**Task:**
Reproduce the text of every entry below line for line without changing anything, and leave the pictures out of your answer.

[Text extracted from pages]
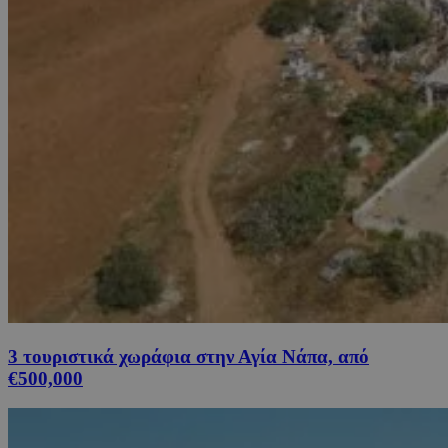
3 τουριστικά χωράφια στην Αγία Νάπα, από
€500,000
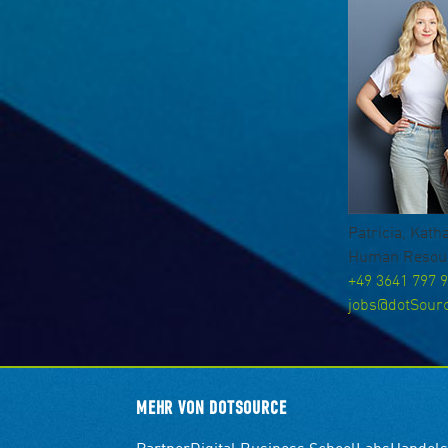
Patricia, Kat
Human Resou
+49 3641 797 
jobs@dotSour
MEHR VON DOTSOURCE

**Written answer:**
3 τουριστικά χωράφια στην Αγία Νάπα, από
€500,000
Patricia, Kat
Human Resou
+49 3641 797 
jobs@dotSour
MEHR VON DOTSOURCE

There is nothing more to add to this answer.